= Théonie Rivière Mignot =

American restaurateur

Théonie Rivière Mignot (Philadelphia, 2 October 1819 – 13 December 1875, Greenwich, Fairfield, Connecticut), was an American businesswoman. From 1850 to 1861, she managed the famous restaurant The Mount Vernon in Charleston, South Carolina, known for the initiative of being the first public place in Charleston which explicitly catered to female customers.

==Life==
Théonie Rivière Mignot was the daughter of Constance Alexandrine Angot (1790–1837) and the French baron Jean-Pierre Rivière (1770–1849), a refugee from the Haitian Revolution who established himself as merchant of luxury items in Charleston, South Carolina. She was educated in Paris. In 1834, she married Rémy Mignot (1801–1848), who founded the first French restaurant in Charleston, Coffee House vid 129 East Bay Street in 1837.

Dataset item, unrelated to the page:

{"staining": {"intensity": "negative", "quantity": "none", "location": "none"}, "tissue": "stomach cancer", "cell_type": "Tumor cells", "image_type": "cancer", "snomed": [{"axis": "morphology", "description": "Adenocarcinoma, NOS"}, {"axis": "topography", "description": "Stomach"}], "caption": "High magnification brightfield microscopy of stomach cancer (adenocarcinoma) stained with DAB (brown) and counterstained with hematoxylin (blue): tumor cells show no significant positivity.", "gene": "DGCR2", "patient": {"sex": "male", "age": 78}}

She actively participated in and helped run her husband's new store and café at 160 King Street when it first opened in 1842. The café became famous for its high quality and pastries. It served ice cream in the summer, which was an innovation at the time. In 1848, Théonie Rivière Mignot was widowed and took over the business formally and in her own name. She was one of the most successful businesswomen in Charleston alongside her rival Eliza Seymour Lee.

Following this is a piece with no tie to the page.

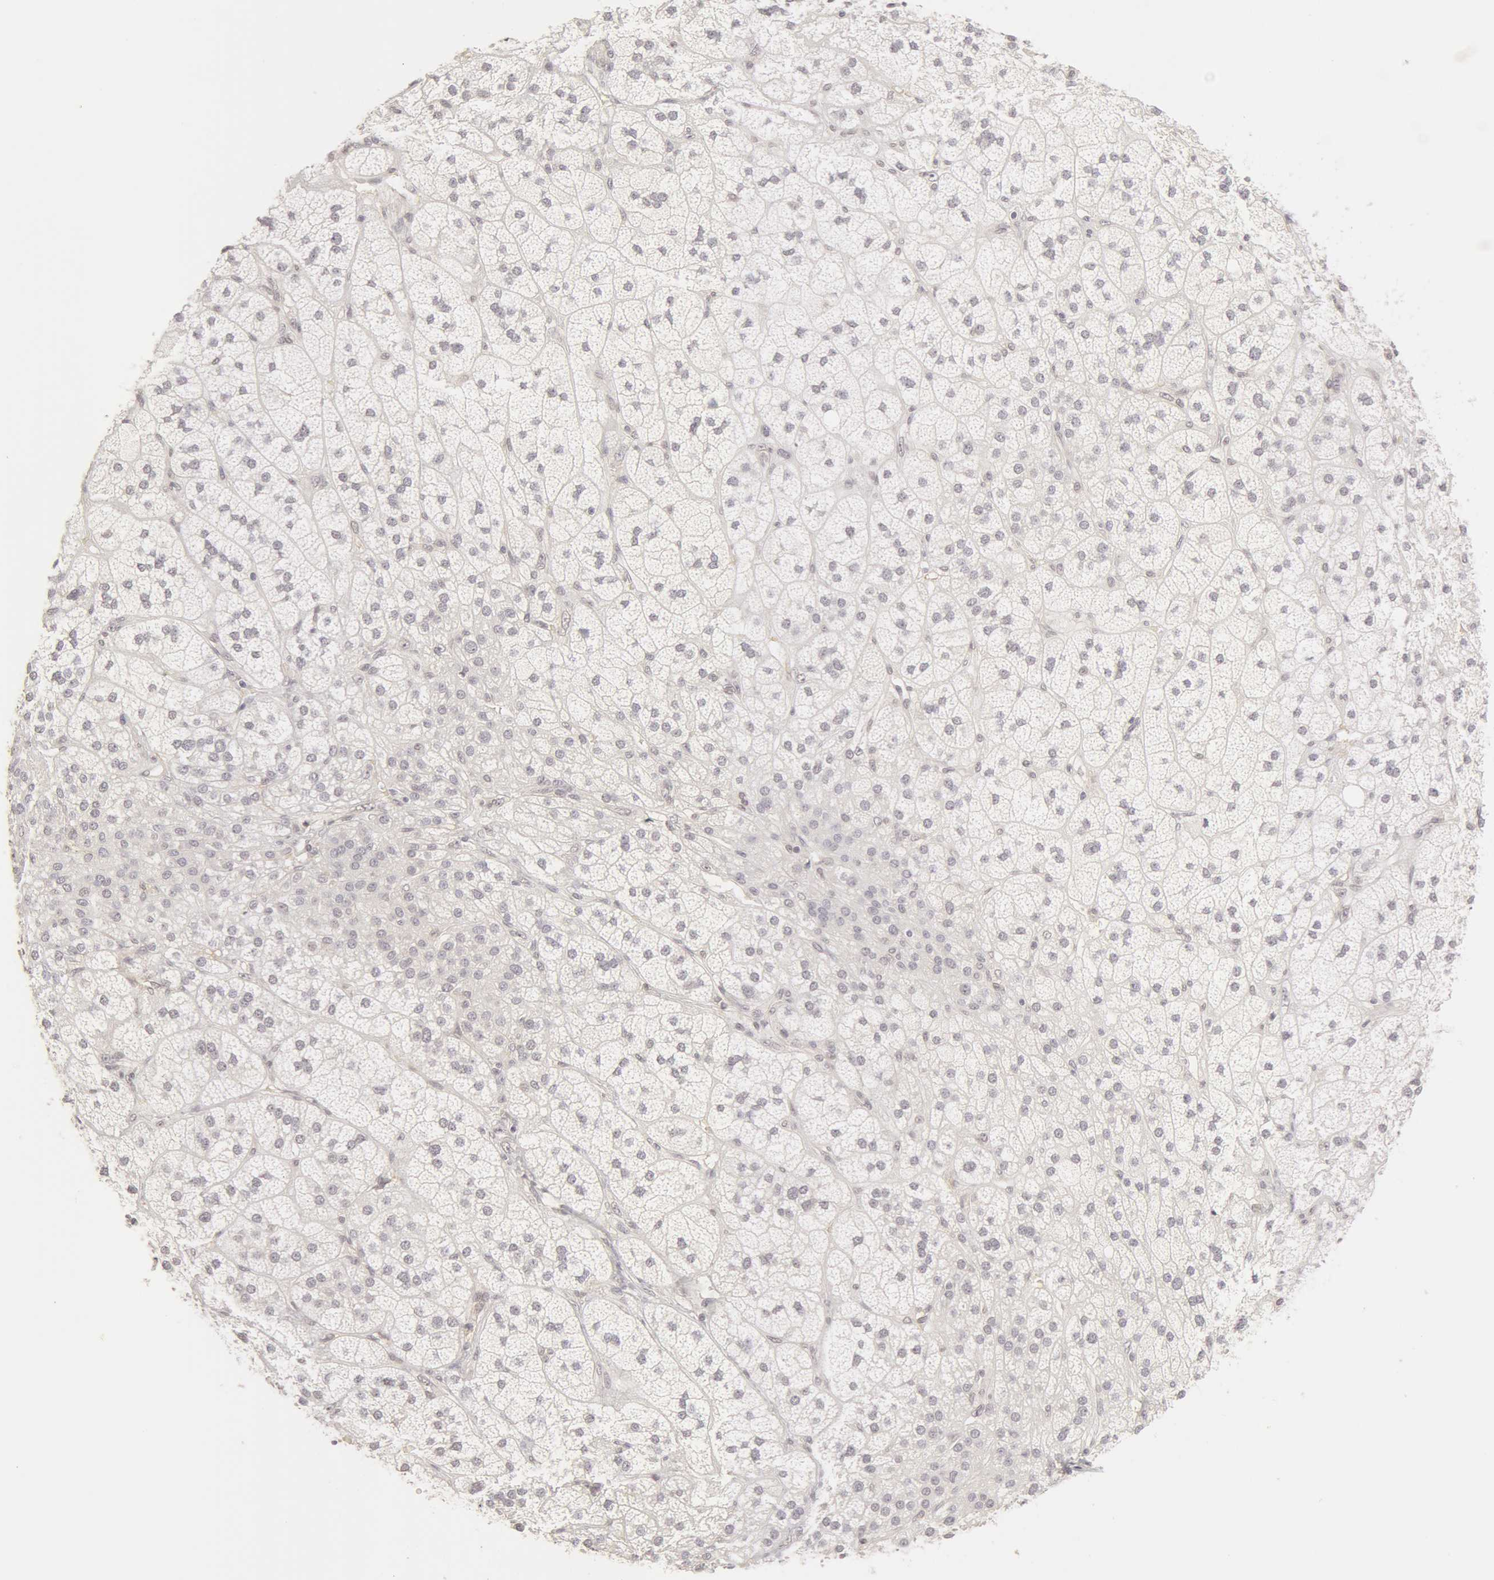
{"staining": {"intensity": "negative", "quantity": "none", "location": "none"}, "tissue": "adrenal gland", "cell_type": "Glandular cells", "image_type": "normal", "snomed": [{"axis": "morphology", "description": "Normal tissue, NOS"}, {"axis": "topography", "description": "Adrenal gland"}], "caption": "Immunohistochemistry (IHC) of benign human adrenal gland exhibits no staining in glandular cells.", "gene": "ADAM10", "patient": {"sex": "female", "age": 60}}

In 1850, she married the pastry chef Adolphus John Rutjes. They opened the famous restaurant The Mount Vernon, which became the perhaps most successful restaurant in Charleston. The restaurant included its own garden, where ice cream was served during the summer. During this time period, most public establishments was regarded to be foremost made for men, and The Mount Vernon was unusual as it specifically welcomed female customers.
The Mount Vernon was destroyed during the fire of 1861. The Rutjes couple left Charleston for Columbia and then to Raleigh, where they kept an inn.